## THE TASK
Output the data below in full, character for character.

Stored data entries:
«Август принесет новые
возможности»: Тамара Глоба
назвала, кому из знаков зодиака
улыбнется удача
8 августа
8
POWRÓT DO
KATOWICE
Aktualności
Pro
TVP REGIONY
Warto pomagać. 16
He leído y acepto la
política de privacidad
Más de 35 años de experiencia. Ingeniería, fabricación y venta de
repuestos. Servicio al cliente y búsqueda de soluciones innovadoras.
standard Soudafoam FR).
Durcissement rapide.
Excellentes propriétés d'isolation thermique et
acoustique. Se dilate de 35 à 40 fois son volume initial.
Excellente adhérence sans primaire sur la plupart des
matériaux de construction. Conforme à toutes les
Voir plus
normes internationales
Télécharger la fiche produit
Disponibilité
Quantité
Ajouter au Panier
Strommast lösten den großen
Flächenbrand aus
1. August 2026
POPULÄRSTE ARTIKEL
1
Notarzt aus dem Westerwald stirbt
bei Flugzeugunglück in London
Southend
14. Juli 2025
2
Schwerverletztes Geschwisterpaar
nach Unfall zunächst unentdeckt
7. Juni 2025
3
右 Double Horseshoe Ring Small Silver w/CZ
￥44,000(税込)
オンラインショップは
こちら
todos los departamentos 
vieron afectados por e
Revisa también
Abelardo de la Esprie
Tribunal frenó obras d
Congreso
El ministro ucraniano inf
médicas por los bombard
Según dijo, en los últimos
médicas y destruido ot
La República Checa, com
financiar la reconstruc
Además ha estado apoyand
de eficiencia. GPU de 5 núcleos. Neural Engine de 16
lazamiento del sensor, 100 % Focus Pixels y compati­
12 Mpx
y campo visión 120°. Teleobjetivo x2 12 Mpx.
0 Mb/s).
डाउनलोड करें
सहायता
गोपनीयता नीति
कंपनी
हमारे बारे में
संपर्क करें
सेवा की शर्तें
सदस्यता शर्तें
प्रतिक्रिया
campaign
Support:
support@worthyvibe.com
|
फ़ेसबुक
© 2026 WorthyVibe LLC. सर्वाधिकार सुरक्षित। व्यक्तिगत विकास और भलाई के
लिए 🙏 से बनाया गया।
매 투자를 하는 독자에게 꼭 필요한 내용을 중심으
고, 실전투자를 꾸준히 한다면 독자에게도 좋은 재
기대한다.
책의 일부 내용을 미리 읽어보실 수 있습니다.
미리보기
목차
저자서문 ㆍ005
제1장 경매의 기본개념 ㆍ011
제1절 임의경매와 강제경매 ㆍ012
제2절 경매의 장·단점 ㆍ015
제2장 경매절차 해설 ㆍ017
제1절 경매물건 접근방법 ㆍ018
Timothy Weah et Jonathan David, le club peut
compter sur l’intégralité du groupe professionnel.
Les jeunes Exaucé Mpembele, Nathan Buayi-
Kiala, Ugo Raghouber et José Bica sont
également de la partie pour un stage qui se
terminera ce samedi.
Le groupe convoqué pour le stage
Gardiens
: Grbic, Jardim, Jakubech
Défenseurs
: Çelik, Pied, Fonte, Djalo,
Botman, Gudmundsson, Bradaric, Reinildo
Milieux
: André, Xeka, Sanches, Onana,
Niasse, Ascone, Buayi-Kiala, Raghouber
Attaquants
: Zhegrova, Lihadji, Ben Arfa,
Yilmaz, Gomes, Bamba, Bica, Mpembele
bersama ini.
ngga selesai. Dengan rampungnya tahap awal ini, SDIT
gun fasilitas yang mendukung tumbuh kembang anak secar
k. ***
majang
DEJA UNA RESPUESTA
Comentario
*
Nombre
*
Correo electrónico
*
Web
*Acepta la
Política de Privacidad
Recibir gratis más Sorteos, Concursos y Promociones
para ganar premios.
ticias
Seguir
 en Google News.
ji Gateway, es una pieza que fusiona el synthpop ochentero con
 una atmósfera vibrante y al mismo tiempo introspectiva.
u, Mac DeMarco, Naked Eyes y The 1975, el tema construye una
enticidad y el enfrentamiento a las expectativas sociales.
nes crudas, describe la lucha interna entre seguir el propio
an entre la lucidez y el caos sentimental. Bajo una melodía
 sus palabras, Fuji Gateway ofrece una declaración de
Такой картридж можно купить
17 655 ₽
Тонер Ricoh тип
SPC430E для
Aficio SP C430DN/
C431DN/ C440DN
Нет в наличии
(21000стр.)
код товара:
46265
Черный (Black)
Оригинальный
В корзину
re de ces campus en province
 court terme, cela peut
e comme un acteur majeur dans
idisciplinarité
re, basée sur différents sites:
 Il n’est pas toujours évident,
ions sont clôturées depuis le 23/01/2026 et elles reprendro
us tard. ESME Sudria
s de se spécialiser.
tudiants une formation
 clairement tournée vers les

## REPLY
«Август принесет новые
возможности»: Тамара Глоба
назвала, кому из знаков зодиака
улыбнется удача
8 августа
8
POWRÓT DO
KATOWICE
Aktualności
Pro
TVP REGIONY
Warto pomagać. 16
He leído y acepto la
política de privacidad
Más de 35 años de experiencia. Ingeniería, fabricación y venta de
repuestos. Servicio al cliente y búsqueda de soluciones innovadoras.
standard Soudafoam FR).
Durcissement rapide.
Excellentes propriétés d'isolation thermique et
acoustique. Se dilate de 35 à 40 fois son volume initial.
Excellente adhérence sans primaire sur la plupart des
matériaux de construction. Conforme à toutes les
Voir plus
normes internationales
Télécharger la fiche produit
Disponibilité
Quantité
Ajouter au Panier
Strommast lösten den großen
Flächenbrand aus
1. August 2026
POPULÄRSTE ARTIKEL
1
Notarzt aus dem Westerwald stirbt
bei Flugzeugunglück in London
Southend
14. Juli 2025
2
Schwerverletztes Geschwisterpaar
nach Unfall zunächst unentdeckt
7. Juni 2025
3
右 Double Horseshoe Ring Small Silver w/CZ
￥44,000(税込)
オンラインショップは
こちら
todos los departamentos 
vieron afectados por e
Revisa también
Abelardo de la Esprie
Tribunal frenó obras d
Congreso
El ministro ucraniano inf
médicas por los bombard
Según dijo, en los últimos
médicas y destruido ot
La República Checa, com
financiar la reconstruc
Además ha estado apoyand
de eficiencia. GPU de 5 núcleos. Neural Engine de 16
lazamiento del sensor, 100 % Focus Pixels y compati­
12 Mpx
y campo visión 120°. Teleobjetivo x2 12 Mpx.
0 Mb/s).
डाउनलोड करें
सहायता
गोपनीयता नीति
कंपनी
हमारे बारे में
संपर्क करें
सेवा की शर्तें
सदस्यता शर्तें
प्रतिक्रिया
campaign
Support:
support@worthyvibe.com
|
फ़ेसबुक
© 2026 WorthyVibe LLC. सर्वाधिकार सुरक्षित। व्यक्तिगत विकास और भलाई के
लिए 🙏 से बनाया गया।
매 투자를 하는 독자에게 꼭 필요한 내용을 중심으
고, 실전투자를 꾸준히 한다면 독자에게도 좋은 재
기대한다.
책의 일부 내용을 미리 읽어보실 수 있습니다.
미리보기
목차
저자서문 ㆍ005
제1장 경매의 기본개념 ㆍ011
제1절 임의경매와 강제경매 ㆍ012
제2절 경매의 장·단점 ㆍ015
제2장 경매절차 해설 ㆍ017
제1절 경매물건 접근방법 ㆍ018
Timothy Weah et Jonathan David, le club peut
compter sur l’intégralité du groupe professionnel.
Les jeunes Exaucé Mpembele, Nathan Buayi-
Kiala, Ugo Raghouber et José Bica sont
également de la partie pour un stage qui se
terminera ce samedi.
Le groupe convoqué pour le stage
Gardiens
: Grbic, Jardim, Jakubech
Défenseurs
: Çelik, Pied, Fonte, Djalo,
Botman, Gudmundsson, Bradaric, Reinildo
Milieux
: André, Xeka, Sanches, Onana,
Niasse, Ascone, Buayi-Kiala, Raghouber
Attaquants
: Zhegrova, Lihadji, Ben Arfa,
Yilmaz, Gomes, Bamba, Bica, Mpembele
bersama ini.
ngga selesai. Dengan rampungnya tahap awal ini, SDIT
gun fasilitas yang mendukung tumbuh kembang anak secar
k. ***
majang
DEJA UNA RESPUESTA
Comentario
*
Nombre
*
Correo electrónico
*
Web
*Acepta la
Política de Privacidad
Recibir gratis más Sorteos, Concursos y Promociones
para ganar premios.
ticias
Seguir
 en Google News.
ji Gateway, es una pieza que fusiona el synthpop ochentero con
 una atmósfera vibrante y al mismo tiempo introspectiva.
u, Mac DeMarco, Naked Eyes y The 1975, el tema construye una
enticidad y el enfrentamiento a las expectativas sociales.
nes crudas, describe la lucha interna entre seguir el propio
an entre la lucidez y el caos sentimental. Bajo una melodía
 sus palabras, Fuji Gateway ofrece una declaración de
Такой картридж можно купить
17 655 ₽
Тонер Ricoh тип
SPC430E для
Aficio SP C430DN/
C431DN/ C440DN
Нет в наличии
(21000стр.)
код товара:
46265
Черный (Black)
Оригинальный
В корзину
re de ces campus en province
 court terme, cela peut
e comme un acteur majeur dans
idisciplinarité
re, basée sur différents sites:
 Il n’est pas toujours évident,
ions sont clôturées depuis le 23/01/2026 et elles reprendro
us tard. ESME Sudria
s de se spécialiser.
tudiants une formation
 clairement tournée vers les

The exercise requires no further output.